Ilaria Ramelli, I cristiani e l’impero romano. In memoria di Marta Sordi, Marietti 1820, Gênes-Milan 2011, 96 p., 12,00 euros

 

Le très récent petit livre d’Ilaria Ramelli, philologue et historienne, spécialiste du christianisme dans l’Antiquité, contient, comme elle l’indique elle-même dans la préface, une sélection de brefs articles de vulgarisation parus dans les années 2009 et 2010 sur Avvenire. Il ne s’agit pourtant pas, comme on pourrait le croire, d’une simple réédition d’interventions regroupées par affinités de thèmes ni d’un pur travail de compilation. Il s’agit, au contraire, d’un résumé très précis et très dense qui illustre dans une synthèse qui, pour être extrêmement concise, n’omet rien de nécessaire ni de fondamental, les résultats des études que l’historienne a menées ces vingt dernières années, sur le premier christianisme, avec une grande rigueur méthodologique (en particulier en ce qui concerne l’analyse philologique des textes et l’évaluation des sources historiques).

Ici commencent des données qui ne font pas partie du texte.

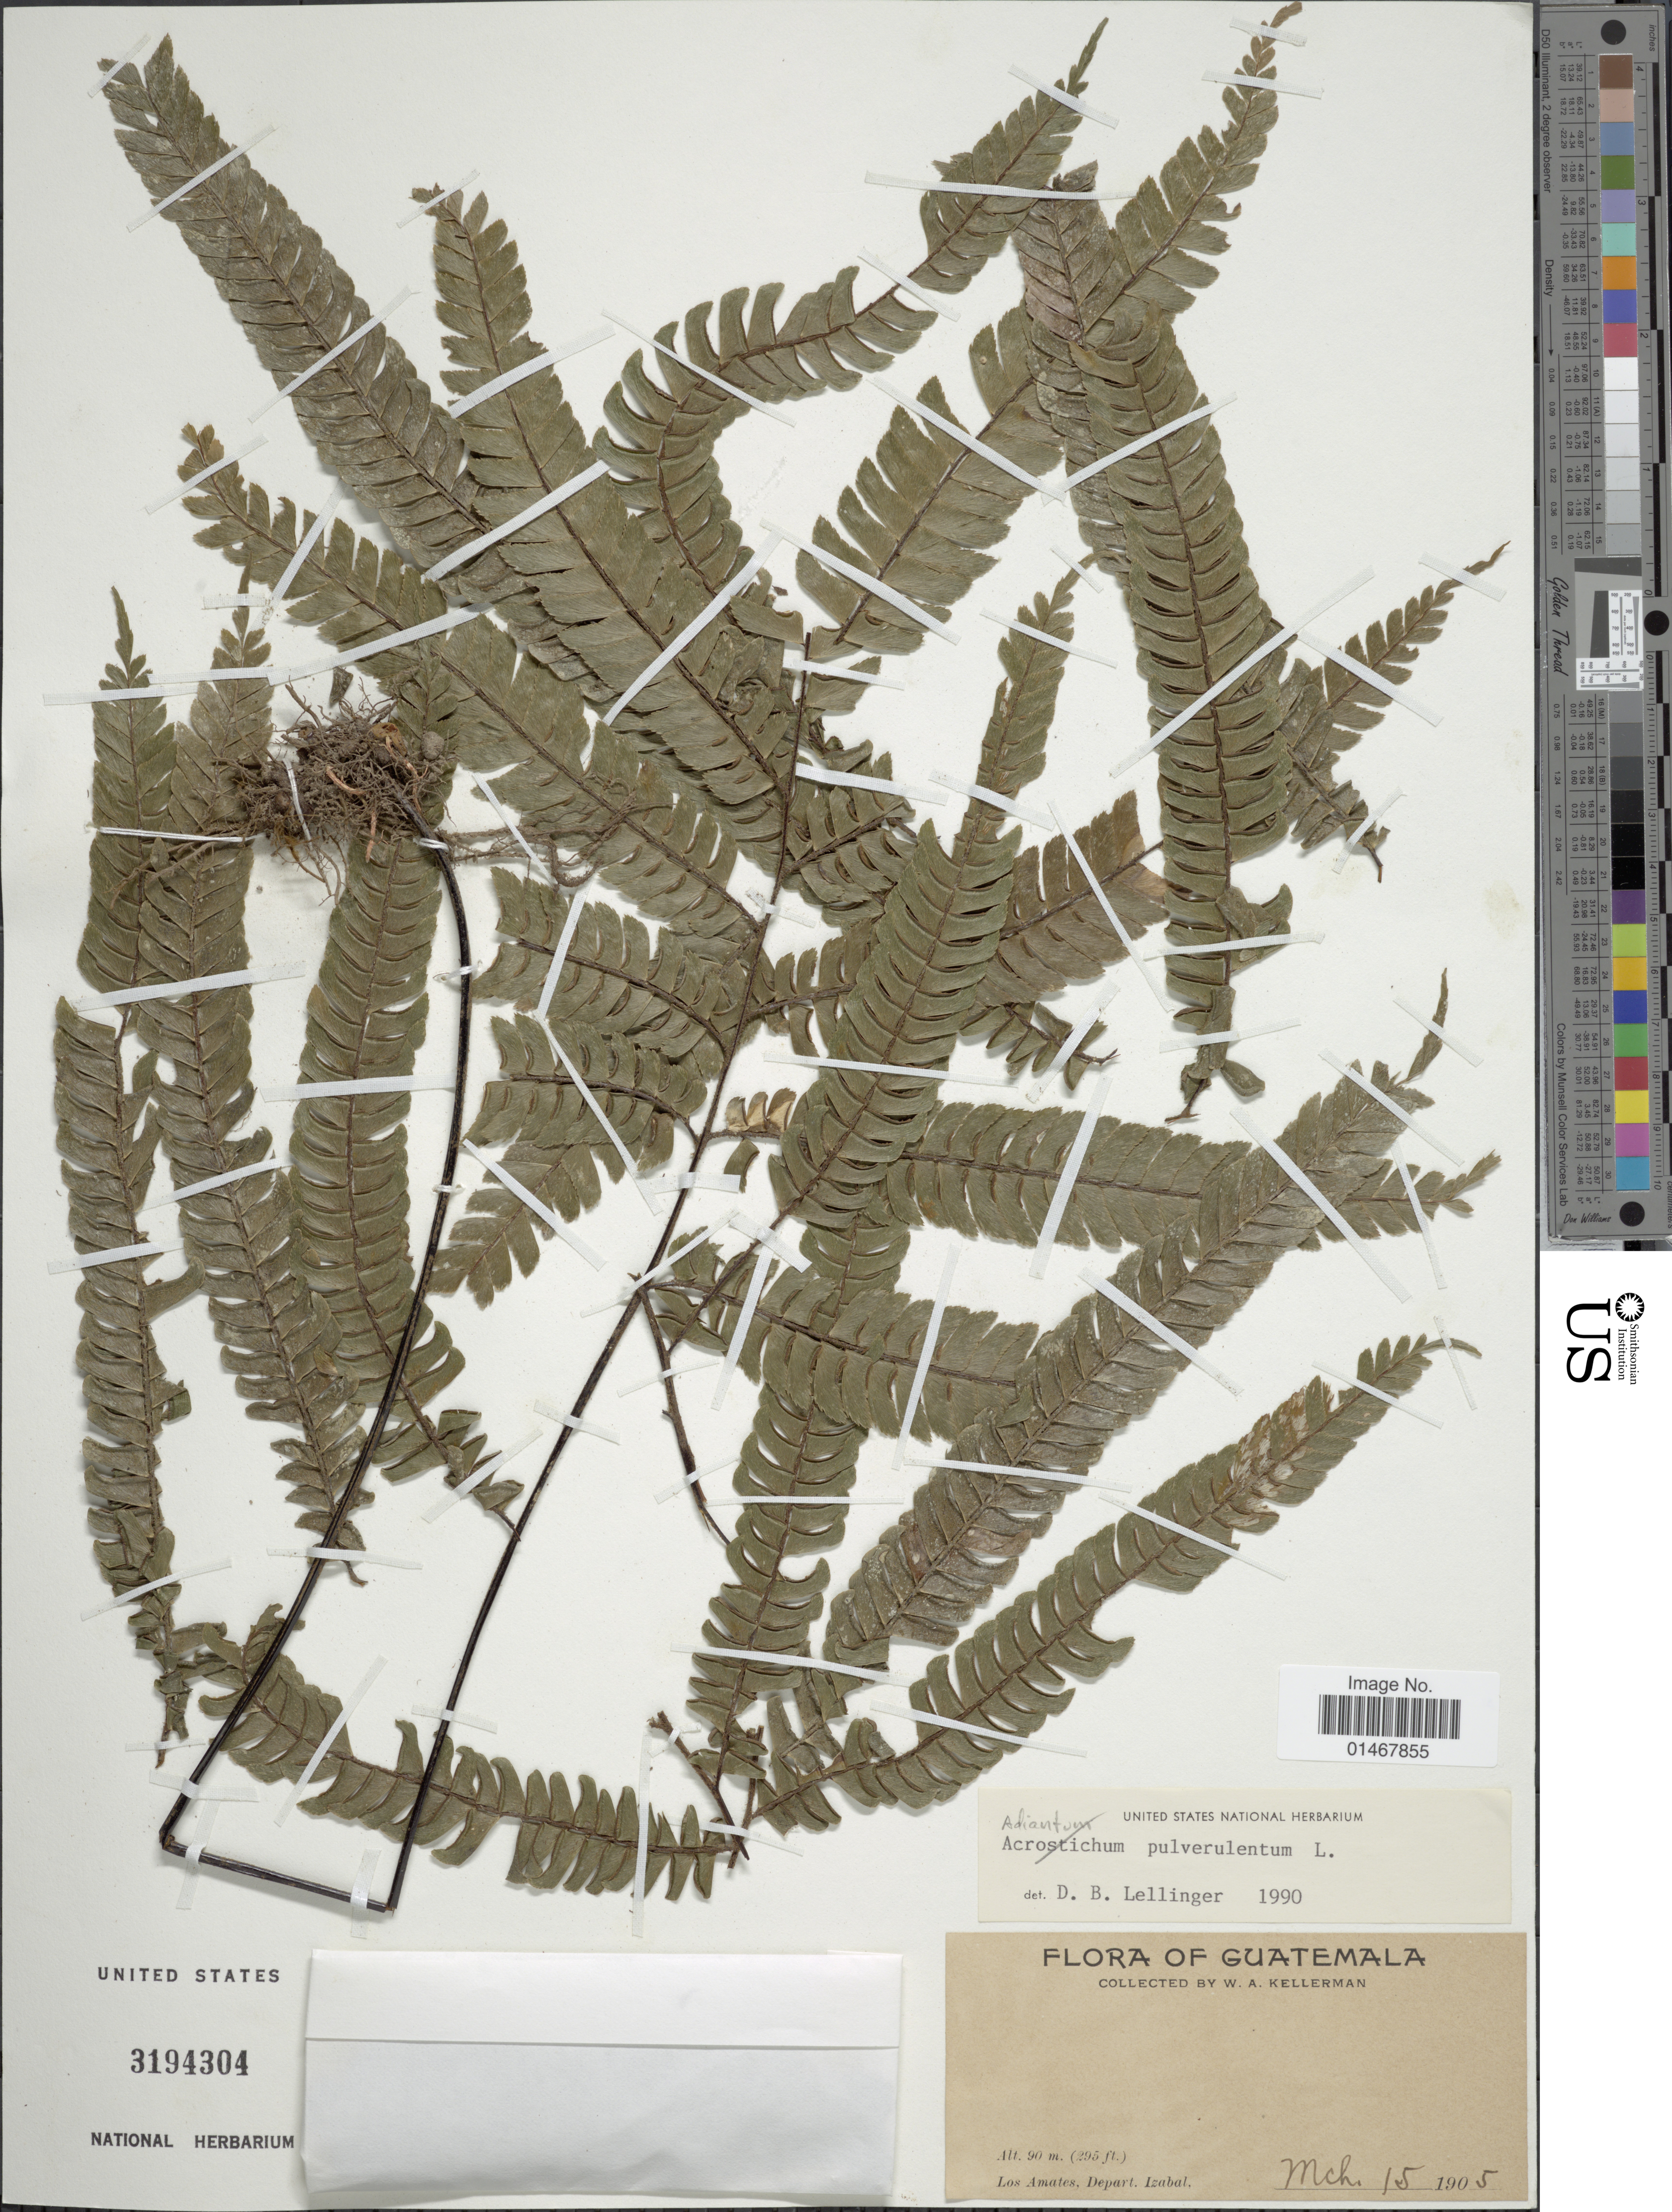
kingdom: Plantae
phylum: Tracheophyta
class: Polypodiopsida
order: Polypodiales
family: Pteridaceae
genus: Adiantum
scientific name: Adiantum pulverulentum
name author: L.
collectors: W. A. Kellermann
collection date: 1905-03-15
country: Guatemala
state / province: Izabal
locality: Amates, Depart. Izabal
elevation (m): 90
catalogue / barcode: US 3194304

Ce livre donc, bien qu’il s’adresse principalement à des lecteurs non spécialistes de la matière, est d’une grande utilité pour le chercheur. Il se présente en effet – et c’est là en particulier le mérite de l’auteur et le caractère précieux de l’œuvre – comme un index raisonné très étendu qui ordonne et systématise une très vaste production (toutes les indications bibliographiques nécessaires apparaissent toujours à l’endroit voulu) et qui met en évidence le fil conducteur d’une recherche cohérente et unitaire bien que “dispersée” dans une quantité de revues scientifiques spécialisées.

La structure de l’œuvre ne permet pas de signaler dans un compte-rendu tous les sujets traités, sauf si l’on choisit de présenter de ces sujets une longue liste, ce qui n’est pas dans notre intention. Aussi nous limiterons-nous à indiquer les thèmes qui nous semblent les plus originaux et les plus significatifs.

Nous commencerons donc par dire que le livre est articulé en quatre sections distinctes.

Dans la première, qui traite de la figure de Jésus dans les sources non chrétiennes du Ier siècle, deux textes, dont est démontrée l’authenticité, se distinguent particulièrement. Ils se situent dans une période bien antérieure aux passages connus de Tacite: il s’agit de la lettre de Mara Bar-Serapion, un stoïcien païen, écrite vers 73, et d’un passage des Antiquités judaïques (XVII, 63-64) de l’historien Flavius Josèphe, un pharisien qui écrit au lendemain de la chute de Jérusalem (en 70); «C’est précisément l’extranéité des deux sources au christianisme, écrit l’auteur (p. 10) «qui font de Mara et Josèphe des témoins précieux et non “suspects” de la figure historique de Jésus: et même si ces auteurs ne croient pas à la résurrection physique, ils témoignent de la foi qu’ont les chrétiens “puisqu’il leur apparut de nouveau vivant, le troisième jour” (Antiquités judaïque XVII, 64).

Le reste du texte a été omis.